Many people might question this item but Hummus is a good source for fat and carbs. Hummus is a Mediterranean item that's made from chickpeas, and mixed with olive oil, lemon juice, garlic, salt, and tahini.
The only drawback with Hummus is that it has a bit more fat than we'd like.
Kirkland brand Hummus has 10 grams of carbs, 12 grams of fat, and 4 grams of protein in one serving, which is 140 calories.
So you should use a food scale to measure each serving or you'll eat too much!
Hummus is very good to eat as a dip with some Wheat Thins or even as spread on Low Carb bread in a sandwich! Costco has our favorite Spicy Avacado Hummus, which tastes like spicy guacamole, and Jalapeño Cilantro Hummus.
10. Greek Yogurt
Here's another great item to curb sugar and dessert cravings! Greek Yogurt is a strained version of Yogurt that has a thicker consistency than unstrained Yogurt, and also retains the distinctive sour taste.

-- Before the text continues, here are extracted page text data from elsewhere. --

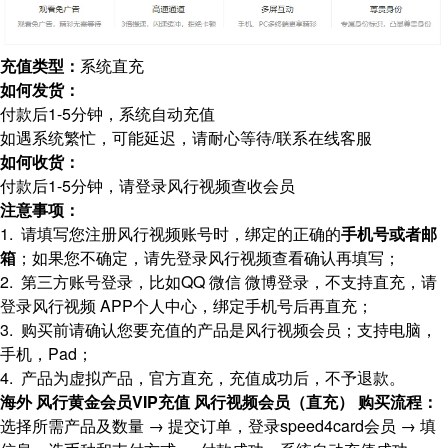
充值类型：
系统直充
如何发货：
付款后1-5分钟，系统自动充值
如遇系统繁忙，可能延迟，请耐心等待/联系在线客服
如何收货：
付款后1-5分钟，请登录风行视频查收会员
注意事项：
1. 请填写您注册风行视频账号时，绑定的正确的
手机号或者邮
箱
；如果您不确定，请先登录风行视频查看确认再填写；
2. 第三方账号登录，比如QQ 微信 微博登录，不支持直充，请
登录风行视频 APP个人中心，绑定手机号后再直充；
3. 购买前请确认您要充值的产品是风行视频会员；支持电脑，
手机，Pad；
4. 产品为虚拟产品，官方直充，充值成功后，不予退款。
海外 风行黄金会员VIP充值 风行视频会员（直充） 购买流程：
选择所需产品及数量 → 提交订单，登录speed4card会员 → 填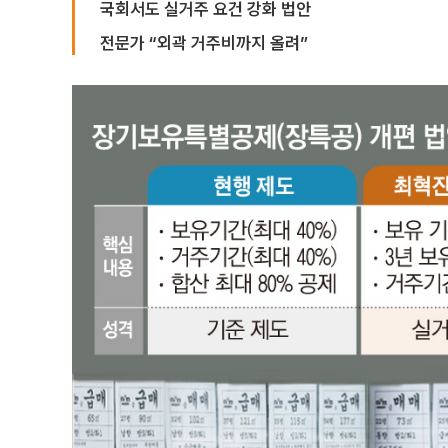
국회서도 실거주 요건 강화 법안
전문가 “외곽 거주비까지 올려”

Greek Yogurt has 0 grams of fat, around 17-19 grams of carbs, and 12 grams of protein in an entire container.
We're talking about the small fruit-flavored Chobani Greek Yogurt. The macronutrients also change depending on which flavor you pick.
Chobani Greek Yogurt with fruit at the bottom such as strawberry, peach, blueberry, mango, etc. You can mix it up and freeze them to make a fruity Yogurt popsicle! These are perfect because they're macro-friendly and rather inexpensive.